Feminine variant of Ronnie, from Old Norse Ragnvaldr meaning "ruler's counsel."
Ronni is a diminutive and feminized form of Ronald, which derives from the Old Norse Rögnvaldr, a compound of regin (advice, decision, the gods) and valdr (ruler) — giving it the powerful ancestral meaning of "ruler's counsel" or "he who rules with divine guidance." While Ronald has been a sturdy masculine name throughout the English-speaking world, the softened Ronni spelling emerged as a feminine adaptation, part of a mid-twentieth-century trend of giving girls boyish names with a feminine twist in the ending. The name was particularly fashionable in the United States from the 1940s through the 1960s, when androgynous nicknames like Ronni, Bobbi, and Joni were considered stylishly modern for girls.

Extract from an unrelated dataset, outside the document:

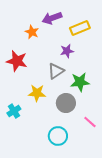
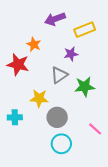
orange star: (32, 32) -> (34, 44), moved
gray circle: (66, 103) -> (57, 117), moved
cyan cross: (14, 111) -> (15, 117), turned 32

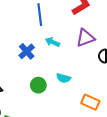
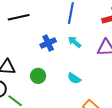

It evokes the confident, no-nonsense spirit of that postwar generation — women who balanced femininity with a certain directness. Ronni Chasen, the prominent Hollywood publicist, exemplified the name's association with sharp competence and industry savvy. Today Ronni is genuinely rare, which gives it a retro-chic appeal.
It sits comfortably alongside a growing interest in reviving mid-century names that feel neither stale nor overused. For parents seeking a short, punchy, gender-adjacent name with genuine historical roots, Ronni offers warmth and character without the self-conscious quirkiness of fully invented names.